** start Task inputs **

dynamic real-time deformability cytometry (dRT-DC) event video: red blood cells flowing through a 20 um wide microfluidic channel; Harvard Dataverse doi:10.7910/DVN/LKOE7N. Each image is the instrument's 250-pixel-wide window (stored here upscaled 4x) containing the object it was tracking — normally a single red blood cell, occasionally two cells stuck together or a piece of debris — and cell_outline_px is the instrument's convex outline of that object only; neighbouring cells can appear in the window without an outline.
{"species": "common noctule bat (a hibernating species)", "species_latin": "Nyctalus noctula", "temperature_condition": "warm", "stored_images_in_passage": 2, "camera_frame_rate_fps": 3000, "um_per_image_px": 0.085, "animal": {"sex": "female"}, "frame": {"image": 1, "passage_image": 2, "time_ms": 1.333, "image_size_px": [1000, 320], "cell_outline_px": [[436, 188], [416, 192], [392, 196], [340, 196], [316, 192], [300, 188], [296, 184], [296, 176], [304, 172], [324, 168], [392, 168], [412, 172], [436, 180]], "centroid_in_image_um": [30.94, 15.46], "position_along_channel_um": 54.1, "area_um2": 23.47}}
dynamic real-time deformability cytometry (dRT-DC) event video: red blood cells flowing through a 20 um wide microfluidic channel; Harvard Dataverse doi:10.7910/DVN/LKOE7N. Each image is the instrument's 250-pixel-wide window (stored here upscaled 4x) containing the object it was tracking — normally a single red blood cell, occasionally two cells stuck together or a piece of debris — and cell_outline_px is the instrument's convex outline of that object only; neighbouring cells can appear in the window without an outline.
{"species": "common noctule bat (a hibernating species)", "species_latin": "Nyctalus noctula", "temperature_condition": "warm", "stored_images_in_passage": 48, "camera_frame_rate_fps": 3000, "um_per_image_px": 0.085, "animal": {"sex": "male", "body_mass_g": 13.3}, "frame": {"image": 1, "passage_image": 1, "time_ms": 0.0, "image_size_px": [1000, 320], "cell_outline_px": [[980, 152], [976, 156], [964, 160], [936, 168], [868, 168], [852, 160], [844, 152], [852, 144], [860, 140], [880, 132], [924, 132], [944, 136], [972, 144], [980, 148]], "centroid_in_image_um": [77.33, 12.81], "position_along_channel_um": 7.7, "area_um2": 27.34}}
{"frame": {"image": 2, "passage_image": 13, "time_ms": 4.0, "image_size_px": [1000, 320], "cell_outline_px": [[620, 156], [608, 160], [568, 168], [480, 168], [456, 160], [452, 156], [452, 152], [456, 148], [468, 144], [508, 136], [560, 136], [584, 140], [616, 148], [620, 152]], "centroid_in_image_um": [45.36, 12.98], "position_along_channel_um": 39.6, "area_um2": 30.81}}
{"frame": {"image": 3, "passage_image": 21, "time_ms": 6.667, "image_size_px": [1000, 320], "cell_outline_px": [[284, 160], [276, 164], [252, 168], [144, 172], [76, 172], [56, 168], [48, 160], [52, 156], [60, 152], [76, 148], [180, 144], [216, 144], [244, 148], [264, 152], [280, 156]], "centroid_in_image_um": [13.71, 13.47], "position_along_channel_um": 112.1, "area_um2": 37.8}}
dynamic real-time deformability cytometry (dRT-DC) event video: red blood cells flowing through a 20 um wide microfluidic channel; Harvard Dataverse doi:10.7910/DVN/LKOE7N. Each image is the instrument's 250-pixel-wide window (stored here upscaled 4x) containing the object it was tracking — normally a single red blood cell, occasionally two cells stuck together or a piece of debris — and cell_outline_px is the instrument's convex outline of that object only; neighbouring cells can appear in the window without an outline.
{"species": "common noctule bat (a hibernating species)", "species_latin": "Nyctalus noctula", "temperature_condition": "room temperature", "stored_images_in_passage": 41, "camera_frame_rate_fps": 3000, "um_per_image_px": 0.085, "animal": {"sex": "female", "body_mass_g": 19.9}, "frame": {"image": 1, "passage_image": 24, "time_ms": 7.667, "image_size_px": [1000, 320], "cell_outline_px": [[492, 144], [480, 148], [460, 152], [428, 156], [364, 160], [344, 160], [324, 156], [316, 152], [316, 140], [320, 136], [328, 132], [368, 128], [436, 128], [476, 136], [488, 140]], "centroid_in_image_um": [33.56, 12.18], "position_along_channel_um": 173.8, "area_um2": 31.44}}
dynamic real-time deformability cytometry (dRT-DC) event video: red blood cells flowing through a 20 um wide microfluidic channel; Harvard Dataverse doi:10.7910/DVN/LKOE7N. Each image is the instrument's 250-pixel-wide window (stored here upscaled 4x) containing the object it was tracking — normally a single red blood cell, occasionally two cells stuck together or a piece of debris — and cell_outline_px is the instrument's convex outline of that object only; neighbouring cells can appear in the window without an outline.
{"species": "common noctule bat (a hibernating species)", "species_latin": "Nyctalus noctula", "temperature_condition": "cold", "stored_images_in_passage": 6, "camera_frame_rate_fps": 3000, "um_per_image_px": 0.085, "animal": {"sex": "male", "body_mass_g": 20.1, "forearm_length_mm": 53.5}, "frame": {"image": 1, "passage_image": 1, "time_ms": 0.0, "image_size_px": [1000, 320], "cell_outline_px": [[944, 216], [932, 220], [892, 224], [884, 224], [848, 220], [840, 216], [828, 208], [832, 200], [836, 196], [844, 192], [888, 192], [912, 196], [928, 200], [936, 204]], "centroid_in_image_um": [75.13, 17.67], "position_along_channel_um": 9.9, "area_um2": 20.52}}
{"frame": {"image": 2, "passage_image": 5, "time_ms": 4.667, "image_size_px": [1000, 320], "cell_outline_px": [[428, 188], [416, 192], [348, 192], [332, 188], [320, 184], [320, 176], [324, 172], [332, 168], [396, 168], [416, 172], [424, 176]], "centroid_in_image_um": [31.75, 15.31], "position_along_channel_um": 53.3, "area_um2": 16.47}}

** end Task inputs **

• **Given problem**
Take the entries above and transcribe them exactly.

• **Output below**
dynamic real-time deformability cytometry (dRT-DC) event video: red blood cells flowing through a 20 um wide microfluidic channel; Harvard Dataverse doi:10.7910/DVN/LKOE7N. Each image is the instrument's 250-pixel-wide window (stored here upscaled 4x) containing the object it was tracking — normally a single red blood cell, occasionally two cells stuck together or a piece of debris — and cell_outline_px is the instrument's convex outline of that object only; neighbouring cells can appear in the window without an outline.
{"species": "common noctule bat (a hibernating species)", "species_latin": "Nyctalus noctula", "temperature_condition": "warm", "stored_images_in_passage": 2, "camera_frame_rate_fps": 3000, "um_per_image_px": 0.085, "animal": {"sex": "female"}, "frame": {"image": 1, "passage_image": 2, "time_ms": 1.333, "image_size_px": [1000, 320], "cell_outline_px": [[436, 188], [416, 192], [392, 196], [340, 196], [316, 192], [300, 188], [296, 184], [296, 176], [304, 172], [324, 168], [392, 168], [412, 172], [436, 180]], "centroid_in_image_um": [30.94, 15.46], "position_along_channel_um": 54.1, "area_um2": 23.47}}
dynamic real-time deformability cytometry (dRT-DC) event video: red blood cells flowing through a 20 um wide microfluidic channel; Harvard Dataverse doi:10.7910/DVN/LKOE7N. Each image is the instrument's 250-pixel-wide window (stored here upscaled 4x) containing the object it was tracking — normally a single red blood cell, occasionally two cells stuck together or a piece of debris — and cell_outline_px is the instrument's convex outline of that object only; neighbouring cells can appear in the window without an outline.
{"species": "common noctule bat (a hibernating species)", "species_latin": "Nyctalus noctula", "temperature_condition": "warm", "stored_images_in_passage": 48, "camera_frame_rate_fps": 3000, "um_per_image_px": 0.085, "animal": {"sex": "male", "body_mass_g": 13.3}, "frame": {"image": 1, "passage_image": 1, "time_ms": 0.0, "image_size_px": [1000, 320], "cell_outline_px": [[980, 152], [976, 156], [964, 160], [936, 168], [868, 168], [852, 160], [844, 152], [852, 144], [860, 140], [880, 132], [924, 132], [944, 136], [972, 144], [980, 148]], "centroid_in_image_um": [77.33, 12.81], "position_along_channel_um": 7.7, "area_um2": 27.34}}
{"frame": {"image": 2, "passage_image": 13, "time_ms": 4.0, "image_size_px": [1000, 320], "cell_outline_px": [[620, 156], [608, 160], [568, 168], [480, 168], [456, 160], [452, 156], [452, 152], [456, 148], [468, 144], [508, 136], [560, 136], [584, 140], [616, 148], [620, 152]], "centroid_in_image_um": [45.36, 12.98], "position_along_channel_um": 39.6, "area_um2": 30.81}}
{"frame": {"image": 3, "passage_image": 21, "time_ms": 6.667, "image_size_px": [1000, 320], "cell_outline_px": [[284, 160], [276, 164], [252, 168], [144, 172], [76, 172], [56, 168], [48, 160], [52, 156], [60, 152], [76, 148], [180, 144], [216, 144], [244, 148], [264, 152], [280, 156]], "centroid_in_image_um": [13.71, 13.47], "position_along_channel_um": 112.1, "area_um2": 37.8}}
dynamic real-time deformability cytometry (dRT-DC) event video: red blood cells flowing through a 20 um wide microfluidic channel; Harvard Dataverse doi:10.7910/DVN/LKOE7N. Each image is the instrument's 250-pixel-wide window (stored here upscaled 4x) containing the object it was tracking — normally a single red blood cell, occasionally two cells stuck together or a piece of debris — and cell_outline_px is the instrument's convex outline of that object only; neighbouring cells can appear in the window without an outline.
{"species": "common noctule bat (a hibernating species)", "species_latin": "Nyctalus noctula", "temperature_condition": "room temperature", "stored_images_in_passage": 41, "camera_frame_rate_fps": 3000, "um_per_image_px": 0.085, "animal": {"sex": "female", "body_mass_g": 19.9}, "frame": {"image": 1, "passage_image": 24, "time_ms": 7.667, "image_size_px": [1000, 320], "cell_outline_px": [[492, 144], [480, 148], [460, 152], [428, 156], [364, 160], [344, 160], [324, 156], [316, 152], [316, 140], [320, 136], [328, 132], [368, 128], [436, 128], [476, 136], [488, 140]], "centroid_in_image_um": [33.56, 12.18], "position_along_channel_um": 173.8, "area_um2": 31.44}}
dynamic real-time deformability cytometry (dRT-DC) event video: red blood cells flowing through a 20 um wide microfluidic channel; Harvard Dataverse doi:10.7910/DVN/LKOE7N. Each image is the instrument's 250-pixel-wide window (stored here upscaled 4x) containing the object it was tracking — normally a single red blood cell, occasionally two cells stuck together or a piece of debris — and cell_outline_px is the instrument's convex outline of that object only; neighbouring cells can appear in the window without an outline.
{"species": "common noctule bat (a hibernating species)", "species_latin": "Nyctalus noctula", "temperature_condition": "cold", "stored_images_in_passage": 6, "camera_frame_rate_fps": 3000, "um_per_image_px": 0.085, "animal": {"sex": "male", "body_mass_g": 20.1, "forearm_length_mm": 53.5}, "frame": {"image": 1, "passage_image": 1, "time_ms": 0.0, "image_size_px": [1000, 320], "cell_outline_px": [[944, 216], [932, 220], [892, 224], [884, 224], [848, 220], [840, 216], [828, 208], [832, 200], [836, 196], [844, 192], [888, 192], [912, 196], [928, 200], [936, 204]], "centroid_in_image_um": [75.13, 17.67], "position_along_channel_um": 9.9, "area_um2": 20.52}}
{"frame": {"image": 2, "passage_image": 5, "time_ms": 4.667, "image_size_px": [1000, 320], "cell_outline_px": [[428, 188], [416, 192], [348, 192], [332, 188], [320, 184], [320, 176], [324, 172], [332, 168], [396, 168], [416, 172], [424, 176]], "centroid_in_image_um": [31.75, 15.31], "position_along_channel_um": 53.3, "area_um2": 16.47}}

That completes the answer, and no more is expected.